### TEXT SHOWN
+ + + +

I came across this cool project for a “[Follow Me Cooler](https://github.com/HackerShackOfficial/ ... /README.md)” that uses Bluetooth on an Arduino and old version of the Blynk platform. Since Blynk no longer supports Bluetooth, I am trying to substitute a NodeMCU 12e (ESP8266) with Wi-Fi to do the same thing.

I’ve added all required code to access the Blynk cloud and I can get a WiFi signal. All my devices are wired correctly. However, all I see in the serial monitor is this shown below.

10:24:38.079 ->

10:24:38.079 -> ets Jan 8 2013,rst cause:4, boot mode:(3,6)

10:24:38.079 ->

10:24:38.079 -> wdt reset

10:24:38.079 -> load 0x4010f000, len 3460, room 16

10:24:38.079 -> tail 4

10:24:38.079 -> chksum 0xcc

10:24:38.079 -> load 0x3fff20b8, len 40, room 4

10:24:38.079 -> tail 4

10:24:38.079 -> chksum 0xc9

10:24:38.126 -> csum 0xc9

10:24:38.126 -> v000499b0

10:24:38.126 -> ~ld

10:24:38.173 -> ------------------------------------

10:24:38.173 -> Sensor: HMC5883

10:24:38.173 -> Driver Ver: 1

10:24:38.173 -> Unique ID: 12345

10:24:38.173 -> Max Value: 800.00 uT

10:24:38.173 -> Min Value: -800.00 uT

10:24:38.173 -> Resolution: 0.20 uT

10:24:38.173 -> ------------------------------------

10:24:38.173 ->

Has anyone ever tried this? If so, what changes do you recommend? Below is my actual code. Any help is greatly appreacited.

Thank you.

//Blynk Template settings
#define BLYNK_TEMPLATE_ID "BLYNK_TEMPLATE_ID"
#define BLYNK_DEVICE_NAME "Cooler Quickstart Template"
#define BLYNK_AUTH_TOKEN "BLYNK_AUTH_TOKEN"

// Imports
#include <ESP8266WiFi.h>
#include <Wire.h>
#include <Adafruit_Sensor.h>
#include <Adafruit_HMC5883_U.h>
#include <Servo.h>
#include <SoftwareSerial.h>
#include <BlynkSimpleSerialBLE.h>
#include <TinyGPS.h> // Use local version of this library
#include <CoolerDefinitions.h>

#ifndef STASSID
#define STASSID "your_network"
#define STAPSK "your_password"
#endif

const char* ssid = STASSID;
const char* password = STAPSK;

// void setup() {
// }
// GPS
TinyGPS gps;

// Lid
Servo lidServo;
// CoolerLid lidState = CLOSED;

// Master Enable
bool enabled = false;

//WidgetTerminal terminal(V3);

// Serial components
SoftwareSerial bluetoothSerial(BLUETOOTH_TX_PIN, BLUETOOTH_RX_PIN);
SoftwareSerial nss(GPS_TX_PIN, 255); // TXD to digital pin 6

/* Compass */
Adafruit_HMC5883_Unified mag = Adafruit_HMC5883_Unified(12345);

GeoLoc checkGPS() {
Serial.println("Reading onboard GPS: ");
bool newdata = false;
unsigned long start = millis();
while (millis() - start < GPS_UPDATE_INTERVAL) {
if (feedgps())

+ + + +

### SOURCE MATERIAL
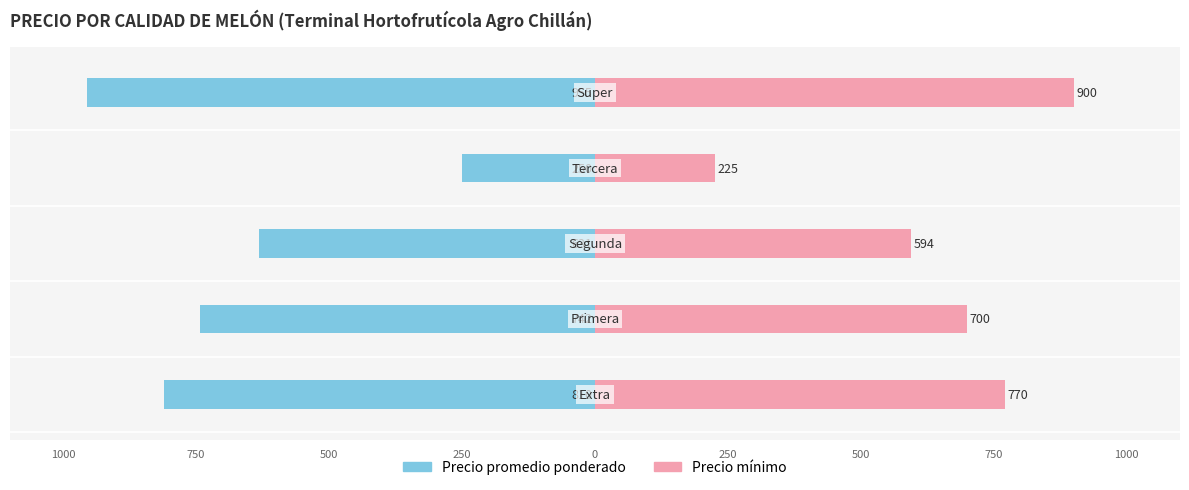

Between 750 and 500, which series saw the biggest shift?

Precio promedio ponderado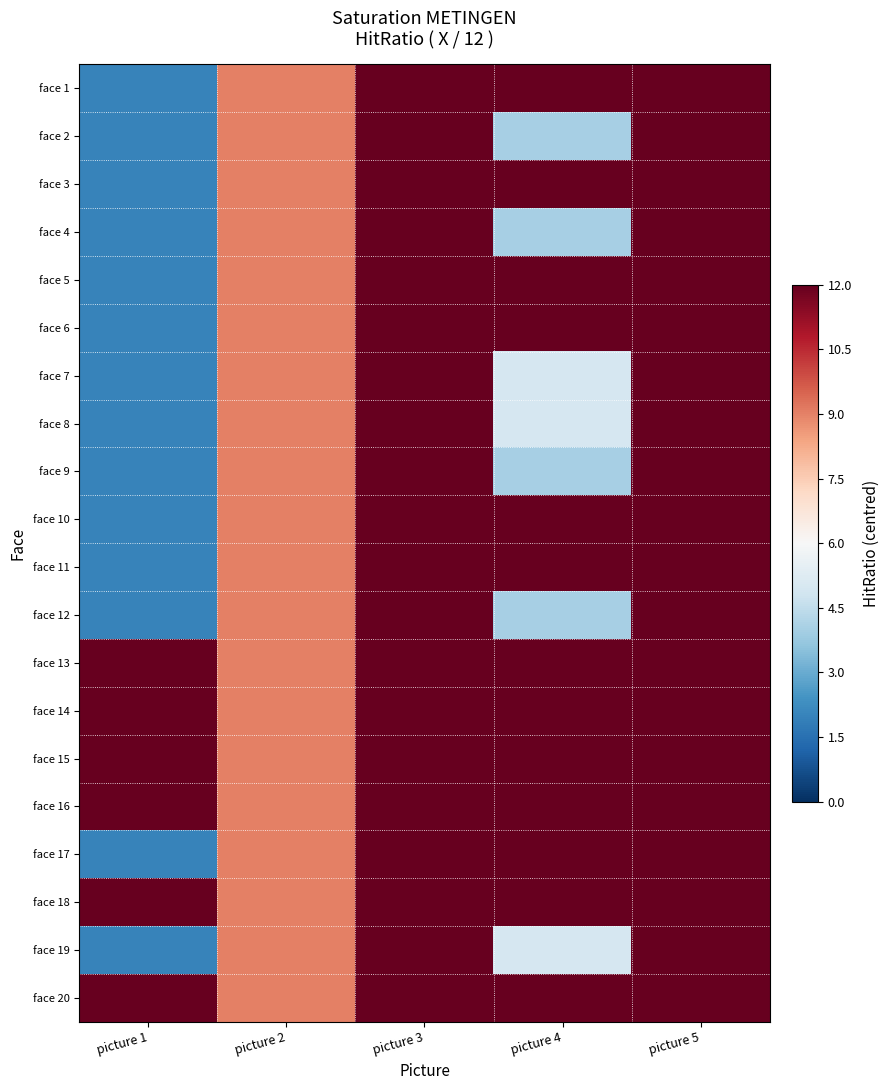

Which label corresponds to the largest value in the chart?

picture 3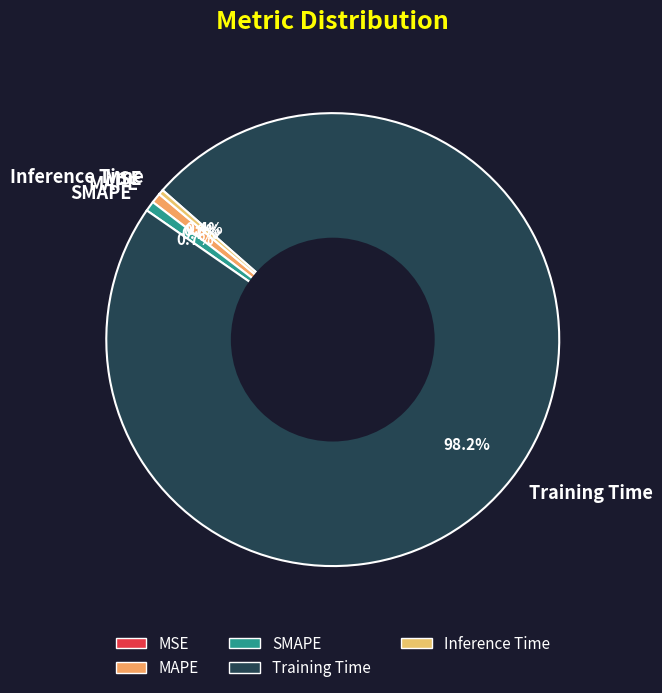

Which category has the biggest portion of the pie?

Training Time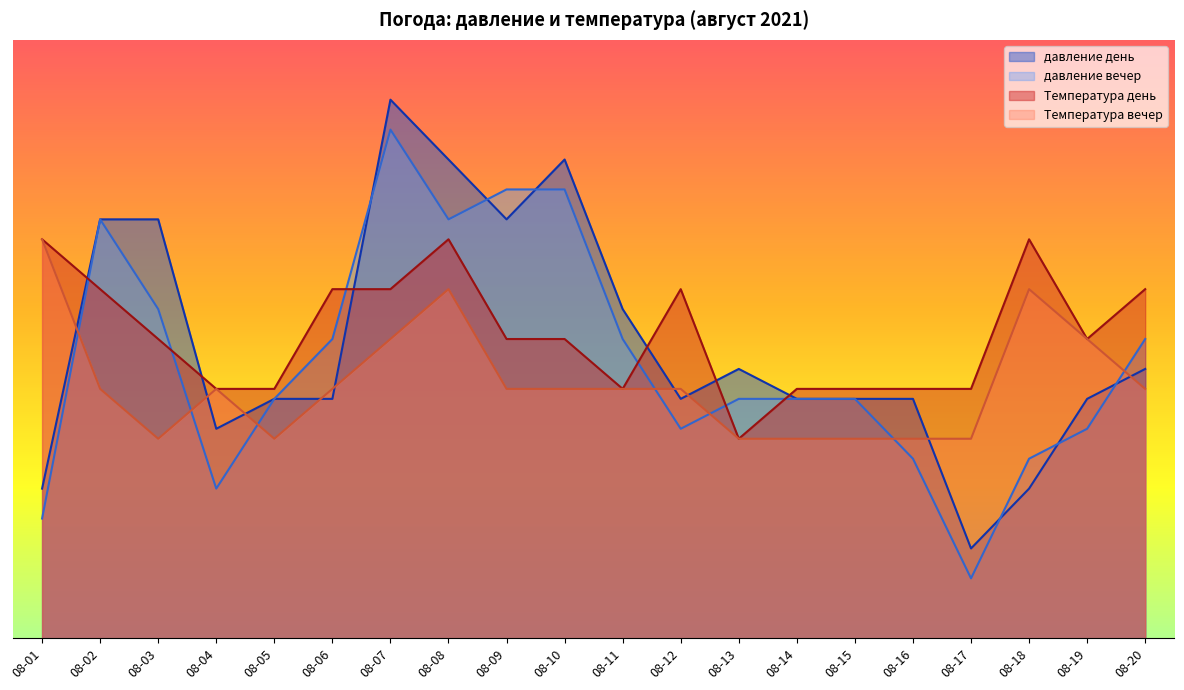

What is the spread (max minus min) of values at 08-13?

0.1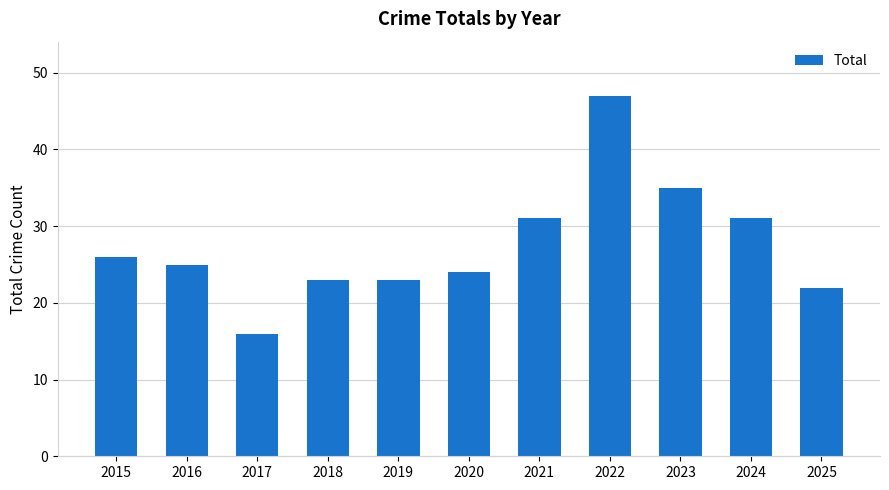

What is the difference between the values at 2020 and 2015?

2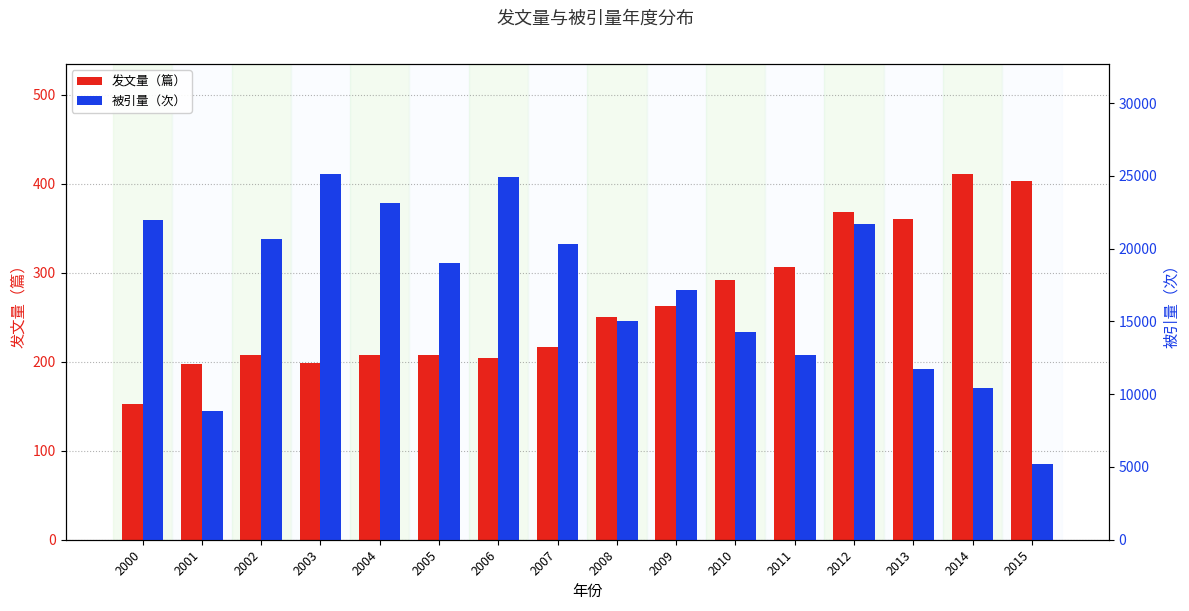

Reading right to left, what are all the values shown in this chart?

发文量（篇）: 403	411	360	368	306	292	262	250	217	204	207	207	198	207	197	152
被引量（次）: 5223	10418	11739	21722	12723	14265	17152	15055	20330	24902	18999	23167	25150	20658	8828	21992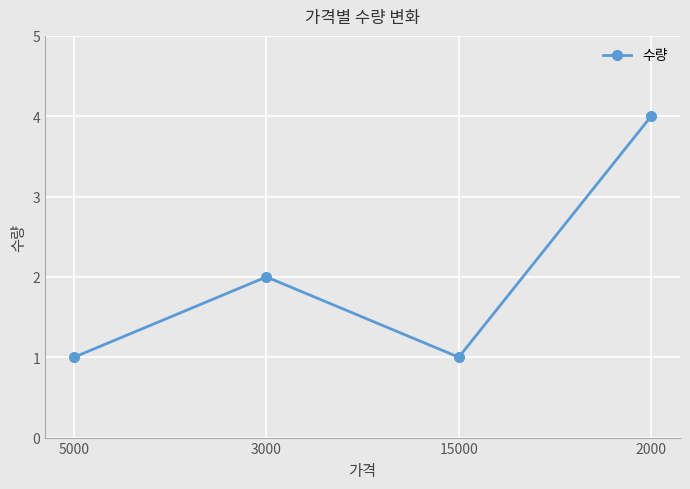

What is the approximate value at 2000?

4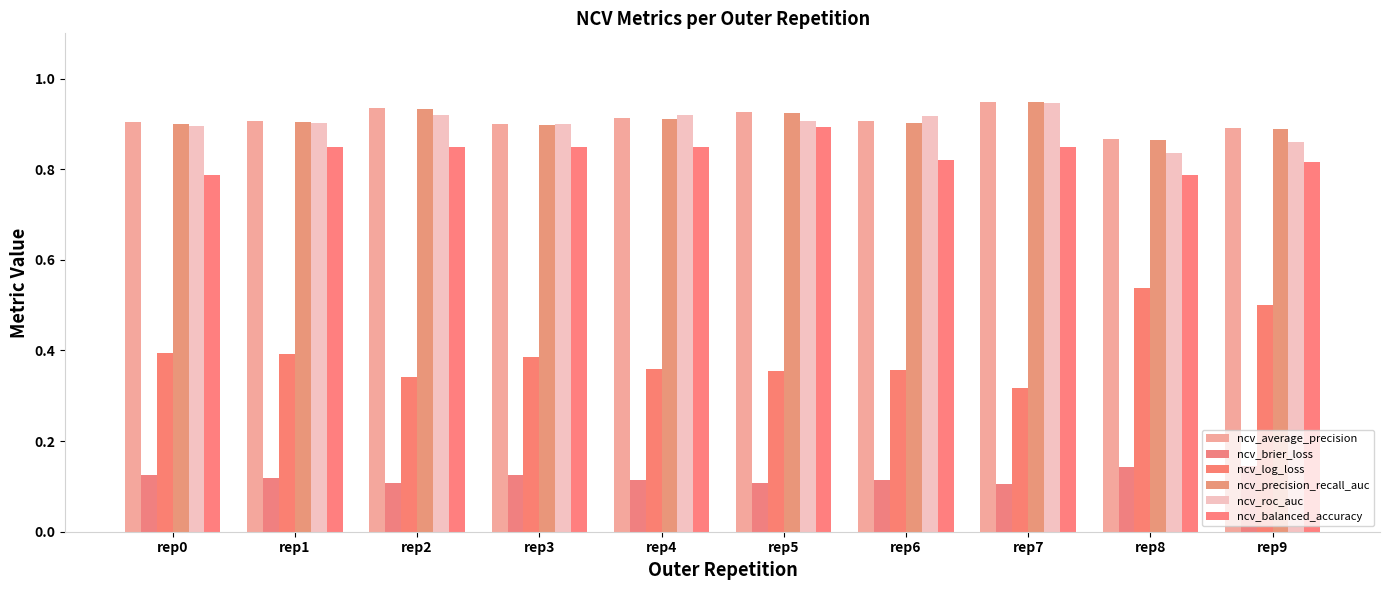

At which category is the sum across all series the highest?

rep7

+ + + +

### WRITTEN TASK 1
Sum up the forum post in two sentences.
### WRITTEN TASK 2
Answer these questions from the forum post:
(a) Which board is the poster trying to use in place of the Arduino?
(b) What sensor is named in the serial monitor output?
(c) What value is given to STASSID in the code?
### WRITTEN TASK 3
According to the forum post, why is the poster replacing the Bluetooth setup with a Wi-Fi board?

### ANSWER 1
The poster found a "Follow Me Cooler" project that runs on an Arduino using Bluetooth and an old version of the Blynk platform, and is trying to swap in a NodeMCU 12e (ESP8266) with Wi-Fi. The poster has added the code to reach the Blynk cloud, gets a Wi-Fi signal, and has the devices wired correctly, but the serial monitor shows only a boot log and HMC5883 sensor details, so the poster asks what changes others would recommend.

### ANSWER 2
(a) A NodeMCU 12e (ESP8266).
(b) HMC5883.
(c) "your_network"

### ANSWER 3
The original project uses Bluetooth with an old version of Blynk, but Blynk no longer supports Bluetooth. So the poster is using a NodeMCU 12e (ESP8266) with Wi-Fi to do the same job.